The inability of today’s yoof to consume booze in an adult fashion is, ironically, a byproduct of the authorities’ war on underage drinking. New Labour and the Liberal-Conservative coalition have promoted a zerotolerance attitude towards teenage drinking. They have introduced stiff punishments for any public house that dares to pull a pint for a 15-, 16- or 17-year-old.They have increased the powers of the police to shut down such dastardly institutions and given local councils the right to revoke their licences.

As a consequence, pubs have become no-go zones for those who inhabit the purgatorial zone between childhood and adulthood. And that’s a disaster, because it was traditionally in pubs that young people learned how to handle their drink. In the grown-up world of the boozer, teenagers were taught adult skills: how to conduct themselves socially, how to converse with other adults, how to flirt and how to drink in a way that wasn’t embarrassing. No amount of alcohol training by the Red Cross can replace that informal education of old.

Now, permanently barred from pubs, underage boozers booze only with each other, in their bedrooms, in parks, in car parks, under bridges, in the shadows of public monuments.Not surprisingly, this has nurtured a generation of drinkers who drink in the most juvenile fashion.

Last week, the consultation period for the Lib-Cons’ proposed reforms to the licensing laws — published in July under the title ‘Rebalancing the Licensing Act’ — comes to a close. One of the key proposals is to punish even more harshly public houses that ‘persistently sell alcohol to children’. The Lib-Cons want to increase the power of the police to shut down any pub suspected of serving underage drinkers. At the moment, cops can force pubs to close for 48 hours.The

Lib-Cons want them to make that a week. The government also wants to raise the fine for institutions that sell drink to under-18s from £10,000 to £20,000.

The Lib-Cons are following in the footsteps of New Labour.

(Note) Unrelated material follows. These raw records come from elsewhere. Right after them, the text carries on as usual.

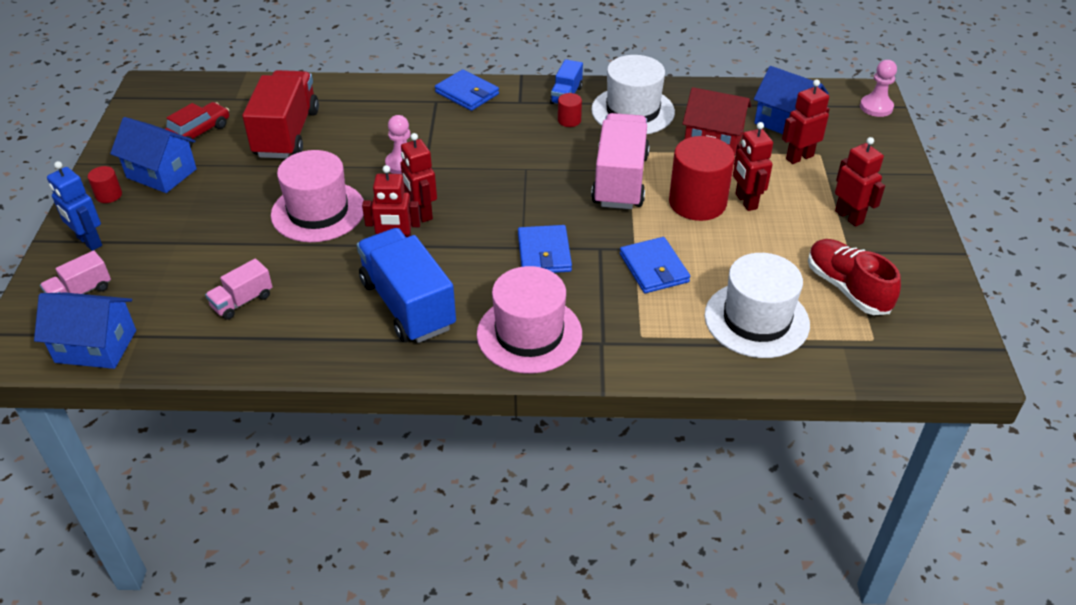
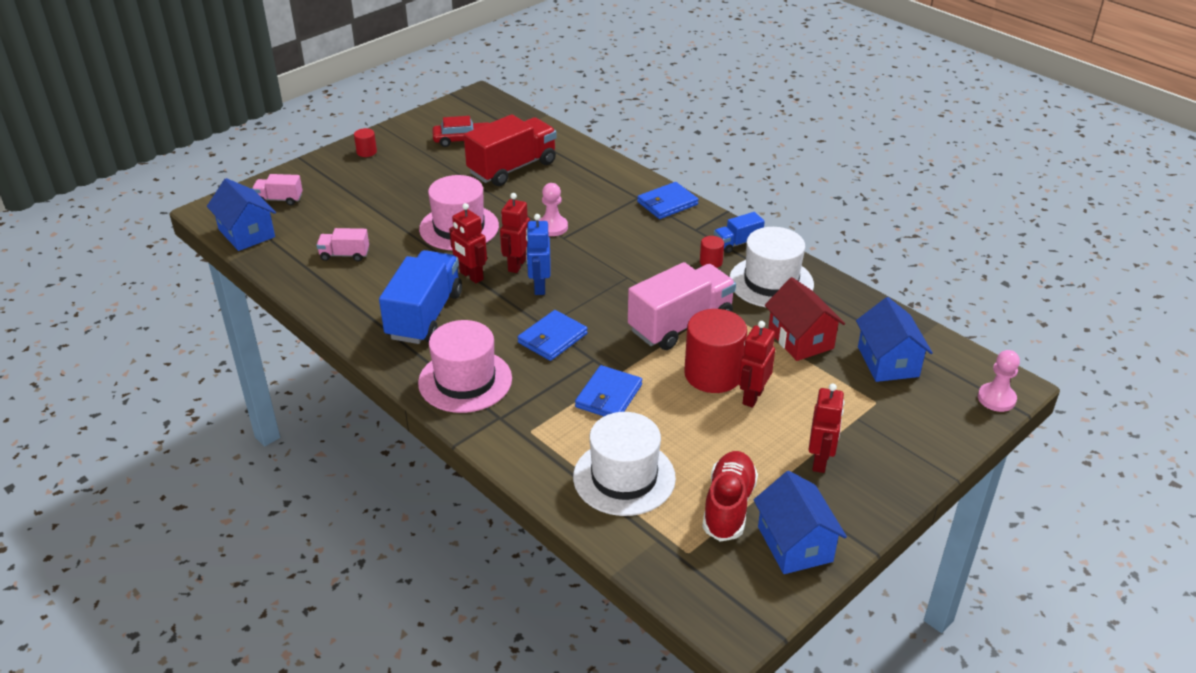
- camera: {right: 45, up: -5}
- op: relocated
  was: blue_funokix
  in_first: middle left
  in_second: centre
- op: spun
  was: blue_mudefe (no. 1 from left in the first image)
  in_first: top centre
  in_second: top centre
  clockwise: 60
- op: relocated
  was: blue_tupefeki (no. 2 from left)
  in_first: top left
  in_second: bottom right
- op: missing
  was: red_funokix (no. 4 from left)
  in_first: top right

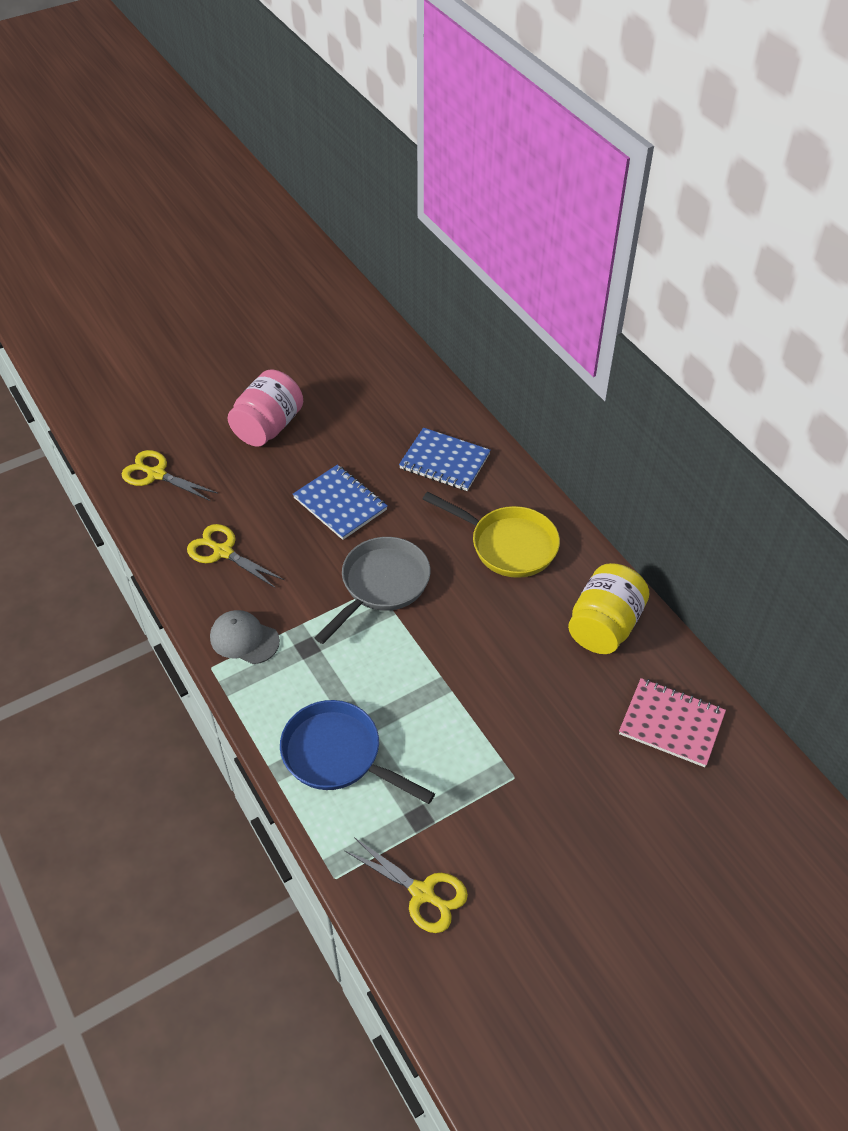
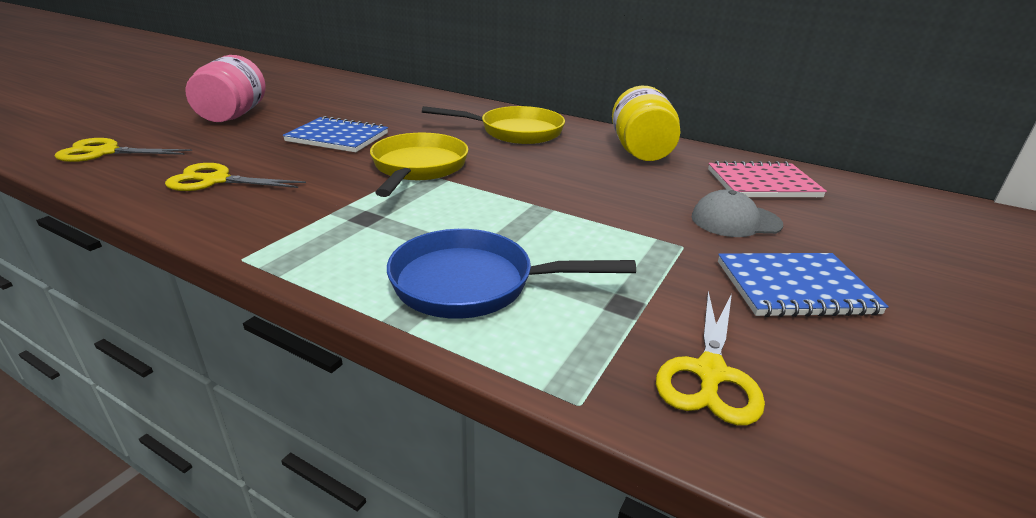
- camera: {right: -30, up: -20}
- op: colour
  was: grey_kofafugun
  now: yellow_kofafugun (no. 1 from left)
  in_first: centre
  in_second: top centre
- op: spun
  was: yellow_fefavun (no. 3 from left)
  in_first: bottom centre
  in_second: bottom right
  clockwise: 105
- op: relocated
  was: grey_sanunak
  in_first: middle left
  in_second: middle right
- op: relocated
  was: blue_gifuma (no. 2 from left)
  in_first: centre
  in_second: middle right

It was Blair, in 2004, who first gave police the right to close pubs ‘on the spot’ if they were caught serving alcohol to anyone under 18.Claiming that alcohol overconsumption had become ‘the new British disease’, Blair saw himself as the cure.

Emboldened by New Labour’s new laws, police launched sting operations to catch out pubs serving booze to underagers. Some police forces sent 17-year-olds into public houses to see if they could successfully order a pint (where do they find these young squares willing to do the cops’ dirty work?). In a massive eight-week sting operation in late 2004, police forces around the country sent youngsters into 650 alcohol-serving institutions. Fifty-one per cent of these institutions committed the unspeakable crime of providing some form of distilled beverage to an individual who was not 18.

In such a climate, it’s no wonder that more and more pubs now keep their doors firmly closed to teenagers. This is bad news. Going to the pub at the age of 15 or 16 was once an important step towards adulthood. When I first started experimenting with booze — just shy of my 16th birthday — it was in Irish pubs in Kilburn or trendy pubs in Camden. Surrounded by grizzled-looking 50-year-old Irishmen or beautiful 25-yearolds sipping fancy Belgian beer, your instinct is to fit in rather than to stand out. I’ll never forget when, aged 16, I was in the toilet of a pub called The Hendon in north London, feeling and looking worse for wear.Two men in their twenties looked at me and said: ‘He couldn’t even drink holy water.’ Ouch.That told me far more about the need to grow up than any government minister’s warning about binge-drinking could have done.

The landlords who for decades let under-18s into their pubs were breaking the law. But they weren’t being immoral. By allowing wide-eyed youngsters to develop their social skills in a serious setting, they provided a useful social, intergenerational service. Today, teens have been forced into teen-drinking ghettos.Drinking on their own, brutally separated from the adult world, they have become childish boozers. It’s time to let them back into pubs.